O que se espera:
Transcreva sem alterações o trecho da entrevista sobre as ONGs e a ONU que vai de "Alcebíades Costa Junior - Sim, o" até "muitas pessoas pensam.", incluindo essas palavras.

Bloco de texto:
■ ■ ■
Rets - O objetivo é que tudo isso entre formalmente nos documentos na ONU?
Alcebíades Costa Junior - Sim, o nosso objetivo é que a ONU considerasse isso formalmente, não apenas do modo diplomático como é feito hoje. Hoje as ONGs são apenas observadoras, não têm o poder de incluir formalmente suas opiniões nesse relatório.
Rets - Qual a importância da entrada da fala das ONGs em documento oficial?
Alcebíades Costa Junior - De um modo geral, os governos têm um ponto de vista muito menos crítico. O próprio governo não vai fazer uma avaliação do seu trabalho de uma forma muito crítica. E aponta, assim como o governo fez com o relatório de 2003 das metas daquele ano, apenas os aspectos positivos. A sociedade civil considera que várias coisas foram construídas ao longo dos anos, desde 2001 para cá. Mas temos algumas críticas de implementação. As pessoas ainda morrem de aids, faltam recursos... a epidemia não está controlada como muitas pessoas pensam.
Então a sociedade civil tem uma visão muito mais crítica. Mesmo reconhecendo alguns avanços, vai apontar a necessidade de mais empenho, mais esforços governamentais, maior liderança, maior investimento nas comunidades de base, que é onde as ONGs trabalham. Como as ONGs estão mais próximas da base, elas, naturalmente, vão poder indicar onde faltou investimento.
A sociedade civil construiu muita coisa. Muito do que está aí foi graças à mobilização da sociedade civil, principalmente com as populações mais discriminadas, como os usuários de drogas. Todas as ações voltadas para usuários de drogas, profissionais do sexo e homossexuais são feitas pela sociedade civil. É a sociedade civil que entende essa população, trabalha com ela. O governo até faz uma coisa ou outra para apoiar alguns projetos, algumas campanhas, mas o trabalho de base é da sociedade civil. Então ela vai identificando onde errou, onde foi bom, os resultados qualitativos e quantitativos.
Rets - Com essa avaliação entrando formalmente em documentos da ONU, o senhor acredita que vá ter mais influência?
Alcebíades Costa Junior - Se a ONU considerar, eu acredito que sim. Até porque isso pode trazer mais comprometimento dos países que não vêm demonstrando compromisso, que não vêm investindo os recursos necessários. Se a sociedade civil conseguir incluir o seu ponto de vista, o seu posicionamento, as avaliações estarão mais afinadas com a realidade. Não é só o governo que trabalha, a sociedade civil também trabalha.
Rets - Por que o ministro não incluiu esse ponto na sua fala?
■ ■ ■
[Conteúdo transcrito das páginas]
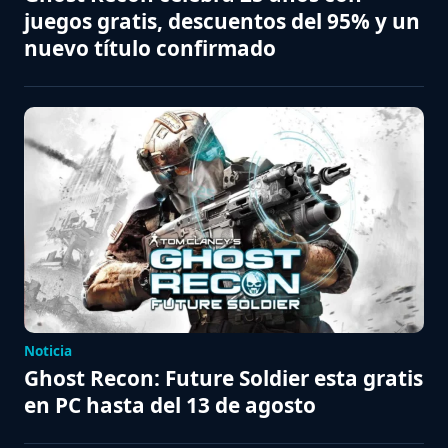
juegos gratis, descuentos del 95% y un
nuevo título confirmado
Noticia
Ghost Recon: Future Soldier esta gratis
en PC hasta del 13 de agosto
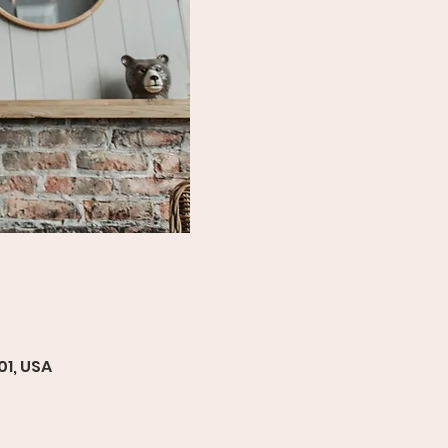
01, USA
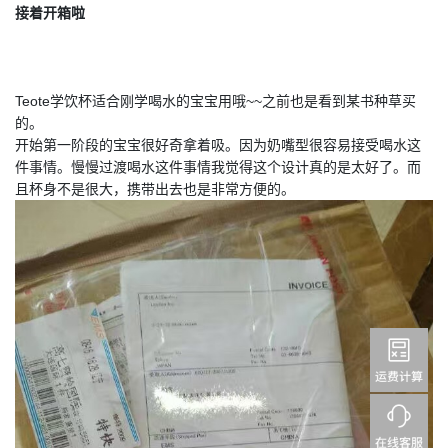
接着开箱啦
Teote
学饮杯适合刚学喝水的宝宝用哦~~之前也是看到某书种草买
的。
开始第一阶段的宝宝很好奇拿着吸。因为奶嘴型很容易接受喝水这
件事情。慢慢过渡喝水这件事情我觉得这个设计真的是太好了。而
且杯身不是很大，携带出去也是非常方便的。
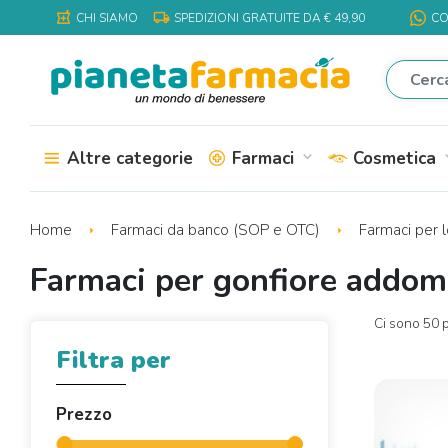
local_shipping
local_pharmacy
CHI SIAMO
SPEDIZIONI GRATUITE DA € 49,90
CO
Altre categorie
Farmaci
Cosmetica
expand_more
expa
Home
Farmaci da banco (SOP e OTC)
Farmaci per 
Farmaci per gonfiore addom
Ci sono 50 p
Filtra per
Prezzo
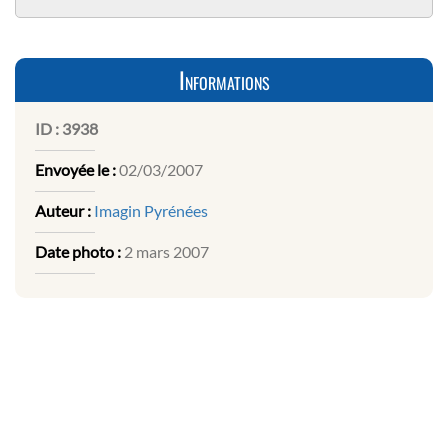
Informations
ID :
3938
Envoyée le :
02/03/2007
Auteur :
Imagin Pyrénées
Date photo :
2 mars 2007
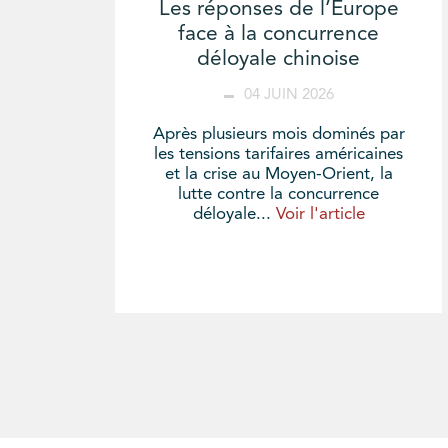
Les réponses de l’Europe
face à la concurrence
déloyale chinoise
04 JUIN 2026
Après plusieurs mois dominés par
les tensions tarifaires américaines
et la crise au Moyen-Orient, la
lutte contre la concurrence
déloyale...
Voir l'article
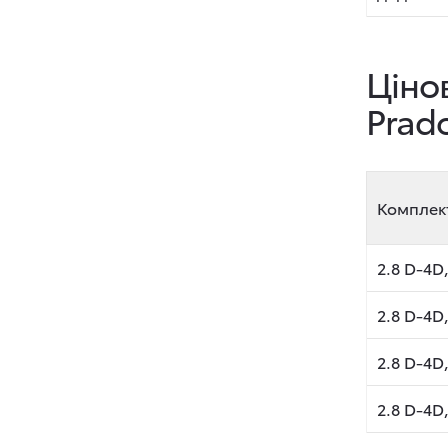
Ціно
Prad
Комплек
2.8 D-4D
2.8 D-4D
2.8 D-4D,
2.8 D-4D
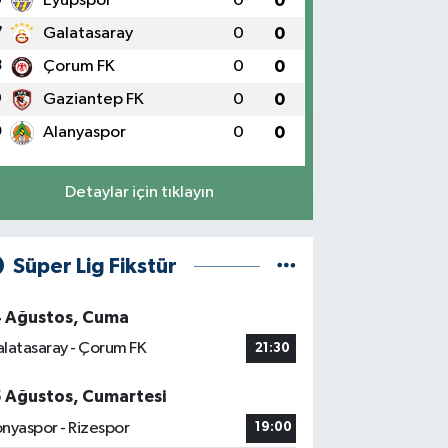
Eyüpspor
0
0
7
Galatasaray
0
0
8
Çorum FK
0
0
9
Gaziantep FK
0
0
0
Alanyaspor
0
0
Detaylar için tıklayın
Süper Lig Fikstür
4 Ağustos, Cuma
latasaray - Çorum FK
21:30
5 Ağustos, Cumartesi
nyaspor - Rizespor
19:00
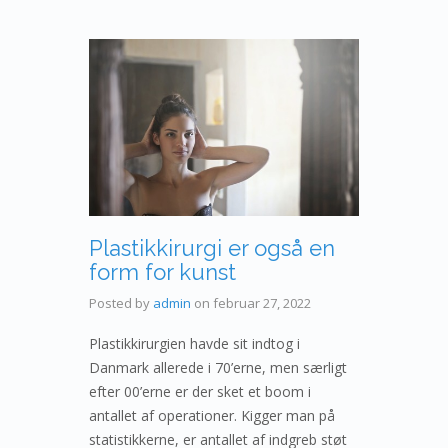
Plastikkirurgi er også en
form for kunst
Posted by
admin
on
februar 27, 2022
Plastikkirurgien havde sit indtog i
Danmark allerede i 70’erne, men særligt
efter 00’erne er der sket et boom i
antallet af operationer. Kigger man på
statistikkerne, er antallet af indgreb støt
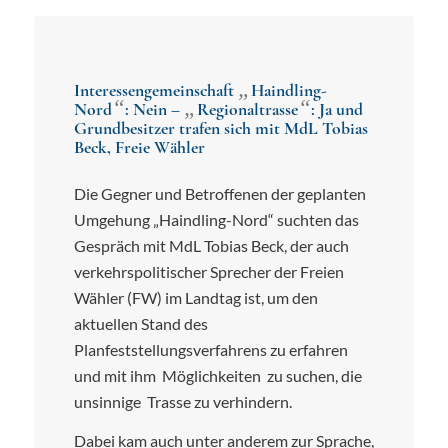
„
Interessengemeinschaft
Haindling-
“
„
“
Nord
: Nein –
Regionaltrasse
: Ja und
Grundbesitzer trafen sich mit MdL Tobias
Beck, Freie Wähler
Die Gegner und Betroffenen der geplanten
Umgehung „Haindling-Nord“ suchten das
Gespräch mit MdL Tobias Beck, der auch
verkehrspolitischer Sprecher der Freien
Wähler (FW) im Landtag ist, um den
aktuellen Stand des
Planfeststellungsverfahrens zu erfahren
und mit ihm Möglichkeiten zu suchen, die
unsinnige Trasse zu verhindern.
Dabei kam auch unter anderem zur Sprache,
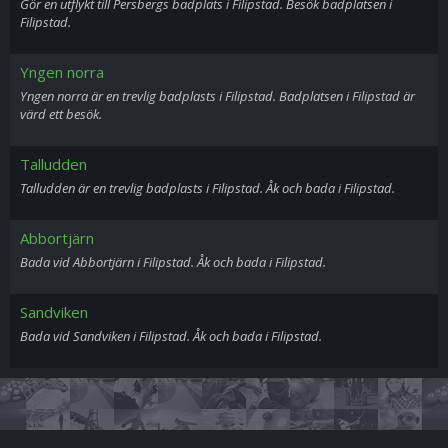
Gör en utflykt till Persbergs badplats i Filipstad. Besök badplatsen i
Filipstad.
Yngen norra
Yngen norra är en trevlig badplasts i Filipstad. Badplatsen i Filipstad är
värd ett besök.
Talludden
Talludden är en trevlig badplasts i Filipstad. Åk och bada i Filipstad.
Abbortjärn
Bada vid Abbortjärn i Filipstad. Åk och bada i Filipstad.
Sandviken
Bada vid Sandviken i Filipstad. Åk och bada i Filipstad.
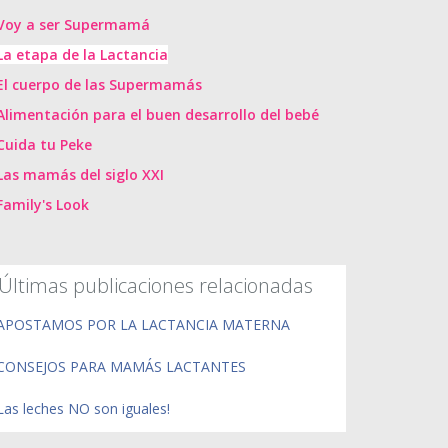
Voy a ser Supermamá
La etapa de la Lactancia
El cuerpo de las Supermamás
Alimentación para el buen desarrollo del bebé
Cuida tu Peke
Las mamás del siglo XXI
Family's Look
Últimas publicaciones relacionadas
APOSTAMOS POR LA LACTANCIA MATERNA
CONSEJOS PARA MAMÁS LACTANTES
Las leches NO son iguales!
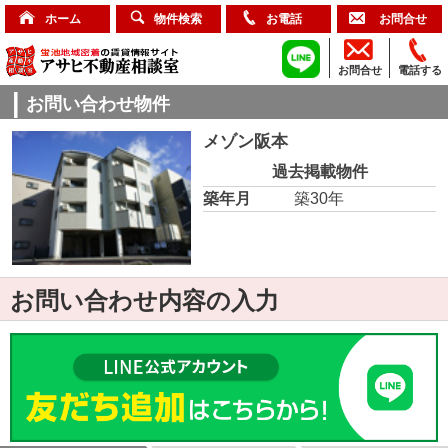
ホーム
物件検索
お電話
お問合せ
お問合せ
電話する
お問い合わせ物件
メゾン阪本
過去掲載物件
築年月
築30年
お問い合わせ内容の入力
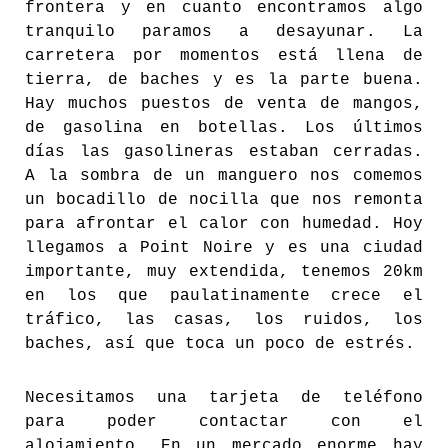
frontera y en cuanto encontramos algo
tranquilo paramos a desayunar. La
carretera por momentos está llena de
tierra, de baches y es la parte buena.
Hay muchos puestos de venta de mangos,
de gasolina en botellas. Los últimos
días las gasolineras estaban cerradas.
A la sombra de un manguero nos comemos
un bocadillo de nocilla que nos remonta
para afrontar el calor con humedad. Hoy
llegamos a Point Noire y es una ciudad
importante, muy extendida, tenemos 20km
en los que paulatinamente crece el
tráfico, las casas, los ruidos, los
baches, así que toca un poco de estrés.
Necesitamos una tarjeta de teléfono
para poder contactar con el
alojamiento. En un mercado enorme hay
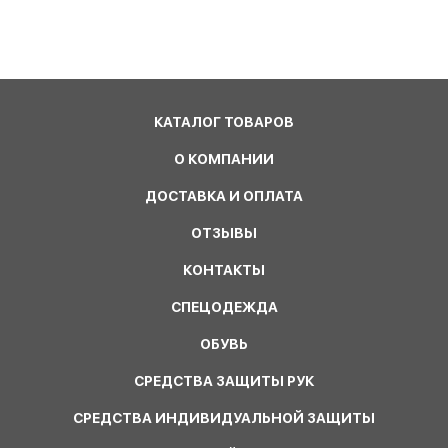
КАТАЛОГ ТОВАРОВ
О КОМПАНИИ
ДОСТАВКА И ОПЛАТА
ОТЗЫВЫ
КОНТАКТЫ
СПЕЦОДЕЖДА
ОБУВЬ
СРЕДСТВА ЗАЩИТЫ РУК
СРЕДСТВА ИНДИВИДУАЛЬНОЙ ЗАЩИТЫ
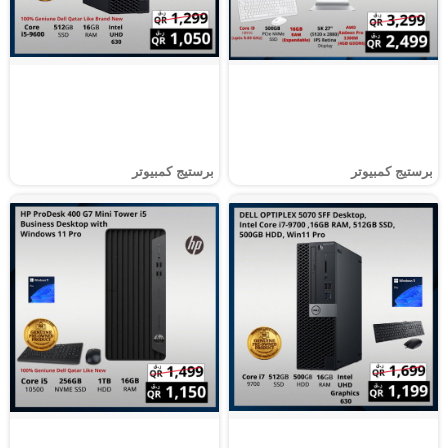
برستيج كمبيوتر
برستيج كمبيوتر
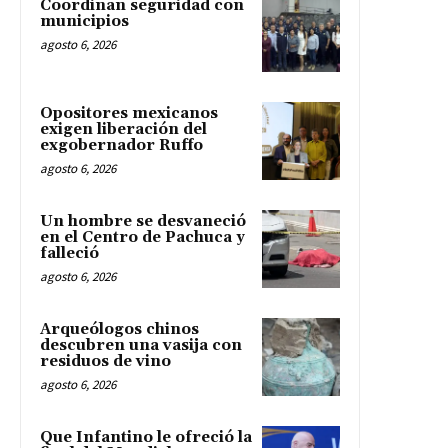
Coordinan seguridad con
municipios
agosto 6, 2026
Opositores mexicanos
exigen liberación del
exgobernador Ruffo
agosto 6, 2026
Un hombre se desvaneció
en el Centro de Pachuca y
falleció
agosto 6, 2026
Arqueólogos chinos
descubren una vasija con
residuos de vino
agosto 6, 2026
Que Infantino le ofreció la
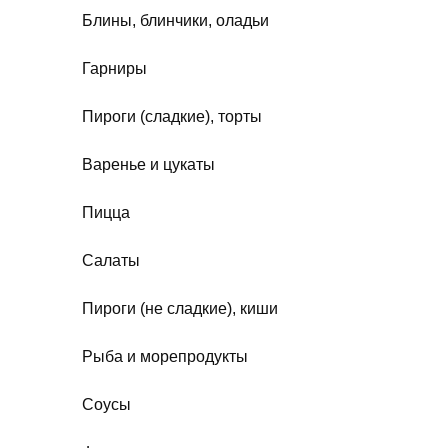
Блины, блинчики, оладьи
Гарниры
Пироги (сладкие), торты
Варенье и цукаты
Пицца
Салаты
Пироги (не сладкие), киши
Рыба и морепродукты
Соусы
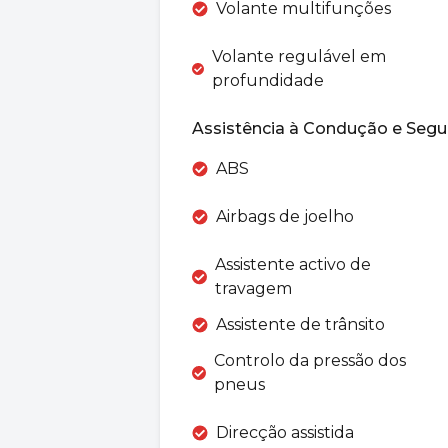
Volante multifunções
Volante regulável em
profundidade
Assistência à Condução e Segu
ABS
Airbags de joelho
Assistente activo de
travagem
Assistente de trânsito
Controlo da pressão dos
pneus
Direcção assistida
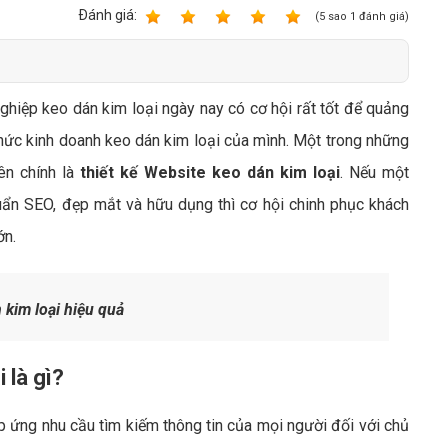
Bảng giá quảng cáo Google
Ðánh giá:
1
2
3
4
5
(
5
sao
1
đánh giá)
Bảng giá quảng cáo Facebook
Bảng giá quảng cáo Banner
ghiệp keo dán kim loại ngày nay có cơ hội rất tốt để quảng
Bảng giá quản trị Website
thức kinh doanh keo dán kim loại của mình. Một trong những
Bảng giá quản trị Fanpage Facebook
rên chính là
thiết kế Website keo dán kim loại
. Nếu một
Bảng giá SEO Website
ẩn SEO, đẹp mắt và hữu dụng thì cơ hội chinh phục khách
ớn.
kim loại hiệu quả
 là gì?
 ứng nhu cầu tìm kiếm thông tin của mọi người đối với chủ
■ ■ ■
Resposta:
Alcebíades Costa Junior - Sim, o nosso objetivo é que a ONU considerasse isso formalmente, não apenas do modo diplomático como é feito hoje. Hoje as ONGs são apenas observadoras, não têm o poder de incluir formalmente suas opiniões nesse relatório.
Rets - Qual a importância da entrada da fala das ONGs em documento oficial?
Alcebíades Costa Junior - De um modo geral, os governos têm um ponto de vista muito menos crítico. O próprio governo não vai fazer uma avaliação do seu trabalho de uma forma muito crítica. E aponta, assim como o governo fez com o relatório de 2003 das metas daquele ano, apenas os aspectos positivos. A sociedade civil considera que várias coisas foram construídas ao longo dos anos, desde 2001 para cá. Mas temos algumas críticas de implementação. As pessoas ainda morrem de aids, faltam recursos... a epidemia não está controlada como muitas pessoas pensam.